The Main Disagreement Between Sunni And Shia

An example of an early shooting between Shiites and Sunnis took place in Kurram, one of the tribal organizations in northwestern Pakistan, where the population of Pushtun was divided between Sunnis and Shiites. In September 1996, more than 200 people were killed when a shootout between Shiite and Sunni teenagers escalated into five days of municipal war. Women and children were abducted and armed men were even executed at a local hotel. [226] After the 1991 Gulf War, Shiites openly rebelled against Saddam and were encouraged by Saddam`s defeat in Kuwait and the simultaneous Kurdish insurgency in the north. However, the Shiite opposition to the government was brutally suppressed, resulting in between 50,000 and 100,000 casualties and successive repression by Saddam`s troops. [123] Until the 2003 Iraq war, the regimes in Iraq were predominantly Sunni for nearly a century. Shia Muslims, who make up about 8% of the Saudi population, have experienced employment discrimination and restrictions on religious practices.

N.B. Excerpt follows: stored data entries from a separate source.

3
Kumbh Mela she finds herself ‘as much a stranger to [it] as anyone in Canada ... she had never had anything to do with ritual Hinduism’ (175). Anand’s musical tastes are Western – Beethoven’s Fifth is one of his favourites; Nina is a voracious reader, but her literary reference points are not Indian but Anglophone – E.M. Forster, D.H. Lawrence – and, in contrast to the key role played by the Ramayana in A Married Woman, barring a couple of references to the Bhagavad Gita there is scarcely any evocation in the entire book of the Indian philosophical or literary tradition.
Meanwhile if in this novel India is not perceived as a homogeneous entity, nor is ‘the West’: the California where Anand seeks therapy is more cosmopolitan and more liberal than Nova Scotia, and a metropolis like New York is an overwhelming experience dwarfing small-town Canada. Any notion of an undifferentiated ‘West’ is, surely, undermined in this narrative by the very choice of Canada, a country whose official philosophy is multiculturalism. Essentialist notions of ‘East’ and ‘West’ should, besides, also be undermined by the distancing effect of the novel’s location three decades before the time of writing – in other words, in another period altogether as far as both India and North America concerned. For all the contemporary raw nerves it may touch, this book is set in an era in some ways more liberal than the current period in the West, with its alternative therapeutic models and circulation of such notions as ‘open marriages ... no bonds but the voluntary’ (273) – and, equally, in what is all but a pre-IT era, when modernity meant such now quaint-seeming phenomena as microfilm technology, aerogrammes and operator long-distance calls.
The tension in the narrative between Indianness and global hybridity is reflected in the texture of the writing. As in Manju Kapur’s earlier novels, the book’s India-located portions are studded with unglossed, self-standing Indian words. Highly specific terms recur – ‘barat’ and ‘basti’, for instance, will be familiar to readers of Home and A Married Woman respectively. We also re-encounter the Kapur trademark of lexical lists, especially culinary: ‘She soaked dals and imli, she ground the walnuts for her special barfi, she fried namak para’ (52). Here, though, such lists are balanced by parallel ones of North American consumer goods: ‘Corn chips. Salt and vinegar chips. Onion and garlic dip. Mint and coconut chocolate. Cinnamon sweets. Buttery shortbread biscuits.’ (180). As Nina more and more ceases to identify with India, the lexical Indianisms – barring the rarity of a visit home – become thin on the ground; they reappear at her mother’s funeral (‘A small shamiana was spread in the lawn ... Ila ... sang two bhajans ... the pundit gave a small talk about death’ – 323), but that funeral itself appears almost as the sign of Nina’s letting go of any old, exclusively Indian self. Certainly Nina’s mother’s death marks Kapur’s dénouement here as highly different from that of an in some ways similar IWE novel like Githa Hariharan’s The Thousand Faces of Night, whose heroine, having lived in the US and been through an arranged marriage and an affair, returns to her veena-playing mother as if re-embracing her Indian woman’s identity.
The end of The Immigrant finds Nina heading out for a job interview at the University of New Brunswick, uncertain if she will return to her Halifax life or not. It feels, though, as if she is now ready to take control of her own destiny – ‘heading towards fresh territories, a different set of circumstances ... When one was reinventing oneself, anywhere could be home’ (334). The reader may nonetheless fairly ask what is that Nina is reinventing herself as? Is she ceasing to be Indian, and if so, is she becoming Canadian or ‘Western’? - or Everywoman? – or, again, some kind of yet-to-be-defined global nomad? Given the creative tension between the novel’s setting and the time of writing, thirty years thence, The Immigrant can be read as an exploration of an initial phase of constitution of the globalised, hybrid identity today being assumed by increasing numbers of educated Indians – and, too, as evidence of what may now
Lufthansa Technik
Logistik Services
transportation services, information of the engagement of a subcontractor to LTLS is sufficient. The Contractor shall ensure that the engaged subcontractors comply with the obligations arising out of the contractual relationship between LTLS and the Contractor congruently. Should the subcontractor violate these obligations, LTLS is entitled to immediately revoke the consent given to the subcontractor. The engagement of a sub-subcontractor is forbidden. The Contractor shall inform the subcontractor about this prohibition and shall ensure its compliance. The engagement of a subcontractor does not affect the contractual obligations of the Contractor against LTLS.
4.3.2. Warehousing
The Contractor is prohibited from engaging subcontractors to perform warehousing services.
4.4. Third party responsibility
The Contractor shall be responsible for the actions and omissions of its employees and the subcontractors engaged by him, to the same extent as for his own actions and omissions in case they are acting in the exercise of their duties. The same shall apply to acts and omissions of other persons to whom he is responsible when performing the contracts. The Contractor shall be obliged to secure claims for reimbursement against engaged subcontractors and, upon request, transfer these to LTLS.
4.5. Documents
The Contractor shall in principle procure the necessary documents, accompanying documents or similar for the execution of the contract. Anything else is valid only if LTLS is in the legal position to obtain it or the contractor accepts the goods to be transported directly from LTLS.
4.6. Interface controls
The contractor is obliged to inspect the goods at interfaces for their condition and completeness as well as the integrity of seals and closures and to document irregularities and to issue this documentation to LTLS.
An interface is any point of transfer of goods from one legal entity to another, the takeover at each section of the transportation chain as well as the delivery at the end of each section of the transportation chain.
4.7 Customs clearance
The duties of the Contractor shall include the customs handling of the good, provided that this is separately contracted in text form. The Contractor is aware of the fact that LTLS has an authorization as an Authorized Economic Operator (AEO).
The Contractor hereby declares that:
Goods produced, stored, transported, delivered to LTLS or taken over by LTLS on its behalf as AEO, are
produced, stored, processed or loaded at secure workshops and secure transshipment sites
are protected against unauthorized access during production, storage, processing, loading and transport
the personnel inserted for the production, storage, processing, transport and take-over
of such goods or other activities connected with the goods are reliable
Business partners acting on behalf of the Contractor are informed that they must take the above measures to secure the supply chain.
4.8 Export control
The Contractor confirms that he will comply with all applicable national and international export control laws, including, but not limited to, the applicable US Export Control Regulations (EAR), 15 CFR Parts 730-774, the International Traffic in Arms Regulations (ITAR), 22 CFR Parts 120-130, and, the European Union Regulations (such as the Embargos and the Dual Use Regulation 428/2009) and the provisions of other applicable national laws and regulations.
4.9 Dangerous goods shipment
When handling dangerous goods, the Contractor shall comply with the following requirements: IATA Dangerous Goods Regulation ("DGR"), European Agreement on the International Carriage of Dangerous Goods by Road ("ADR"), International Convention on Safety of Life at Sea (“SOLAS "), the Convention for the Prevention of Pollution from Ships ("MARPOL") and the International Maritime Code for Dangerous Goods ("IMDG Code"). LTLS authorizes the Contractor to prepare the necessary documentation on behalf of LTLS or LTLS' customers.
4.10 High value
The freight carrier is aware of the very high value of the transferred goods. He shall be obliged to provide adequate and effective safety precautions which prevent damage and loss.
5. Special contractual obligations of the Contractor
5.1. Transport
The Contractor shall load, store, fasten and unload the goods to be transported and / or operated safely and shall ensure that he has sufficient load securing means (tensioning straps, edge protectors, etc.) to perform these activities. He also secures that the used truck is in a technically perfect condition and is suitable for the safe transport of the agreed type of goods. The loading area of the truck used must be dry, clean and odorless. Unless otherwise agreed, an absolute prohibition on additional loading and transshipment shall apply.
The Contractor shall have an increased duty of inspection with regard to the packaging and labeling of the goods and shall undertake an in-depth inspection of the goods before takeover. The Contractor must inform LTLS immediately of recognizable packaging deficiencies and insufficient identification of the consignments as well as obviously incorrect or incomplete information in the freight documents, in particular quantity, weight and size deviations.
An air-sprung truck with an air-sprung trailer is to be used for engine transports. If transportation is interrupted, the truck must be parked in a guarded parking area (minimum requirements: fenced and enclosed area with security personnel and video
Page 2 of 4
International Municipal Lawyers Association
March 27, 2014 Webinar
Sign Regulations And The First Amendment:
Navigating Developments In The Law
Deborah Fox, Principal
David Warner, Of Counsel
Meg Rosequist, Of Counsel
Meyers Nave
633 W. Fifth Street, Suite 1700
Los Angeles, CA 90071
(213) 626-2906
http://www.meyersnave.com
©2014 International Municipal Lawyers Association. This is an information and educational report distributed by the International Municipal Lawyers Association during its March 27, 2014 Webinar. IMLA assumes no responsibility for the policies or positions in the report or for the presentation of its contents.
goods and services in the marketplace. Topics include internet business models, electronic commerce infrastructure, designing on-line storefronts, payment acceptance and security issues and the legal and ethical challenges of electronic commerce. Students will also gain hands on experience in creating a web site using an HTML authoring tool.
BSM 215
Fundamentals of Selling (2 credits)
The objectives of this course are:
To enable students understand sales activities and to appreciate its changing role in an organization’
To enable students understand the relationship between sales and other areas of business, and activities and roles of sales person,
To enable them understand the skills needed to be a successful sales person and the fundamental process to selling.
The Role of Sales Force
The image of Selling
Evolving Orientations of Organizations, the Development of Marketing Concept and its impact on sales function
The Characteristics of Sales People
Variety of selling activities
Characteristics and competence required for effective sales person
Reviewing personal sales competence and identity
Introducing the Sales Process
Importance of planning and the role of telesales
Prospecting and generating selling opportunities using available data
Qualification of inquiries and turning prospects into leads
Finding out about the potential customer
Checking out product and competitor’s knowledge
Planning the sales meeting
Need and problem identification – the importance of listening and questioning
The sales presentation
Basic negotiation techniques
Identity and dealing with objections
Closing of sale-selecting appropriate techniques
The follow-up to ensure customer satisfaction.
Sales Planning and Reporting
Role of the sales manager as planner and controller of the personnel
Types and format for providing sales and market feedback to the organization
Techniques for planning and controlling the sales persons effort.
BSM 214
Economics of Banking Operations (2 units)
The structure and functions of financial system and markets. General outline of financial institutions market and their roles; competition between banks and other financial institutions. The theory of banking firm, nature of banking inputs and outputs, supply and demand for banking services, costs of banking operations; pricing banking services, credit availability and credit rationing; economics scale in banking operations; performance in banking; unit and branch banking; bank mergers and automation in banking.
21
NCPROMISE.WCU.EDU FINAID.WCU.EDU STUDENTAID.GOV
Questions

The Shiite jurisprudence books have been banned, the traditional annual procession of Shiite mourning in Ashura has been deterred and the exploitation of independent Islamic religious institutions has remained illegal. At least seven Shiite religious leaders – Abd al-Latif Muhammad Ali, Habib al-Hamid, Abd al-Latif al-Samin, Abdallah Ramadan, Sa`id al-Bahaar, Muhammad Abd al-Khidair and Habib Hamdah Sayid Hashim al-Sadah were reportedly imprisoned for violating these restrictions. [174] Today, there are three main branches of Shiite Islam – the Za├»dits, Ismailis and Ithna Asharis (Twelve or Imamis).

The Ithna Asharis are the most important group and believe that Muhammad`s religious leadership, spiritual authority and divine leadership were passed on to 12 of his descendants, starting with Ali, Hassan and Hussein. The current demographic distribution between the two denominations is difficult to assess and varies from source to source, but a good approach is that 85% of muslims in the world are Sunni and 15% are Shia Muslims, with most Shiites belonging to the Twelver tradition and the rest divided among many other groups. [2] Sunnis are the majority in most Muslim communities: Southeast Asia, China, South Asia, Africa and part of the Arab world. Shiites make up the majority of the population of Iraq, Bahrain, Iran and Azerbaijan and are a politically large minority in Pakistan, Lebanon, Syria, Yemen and Kuwait. [13] At least one scholar considers the time of the collapse of the Ottoman Empire by the decline of Arab nationalism as a period of unity and relative harmony between Traditionalist Sunni and Shia Muslims – the unity engendered by the feeling of being besieged by a common threat, secularism, first the European colonial variant, then the Arab nationalists. [17] In Nigeria – Africa`s most populous country – until recently, almost all Muslims were Sunni. [232] From 2017, estimates of the 90 to 95 million Shiite Shiite Muslims in Nigeria range from 20 million (Shiite estimate) to less than five million (Sunni estimate). [233] But this seems to have given way to a new period of conflict in the Middle East between Shiites and Sunnis.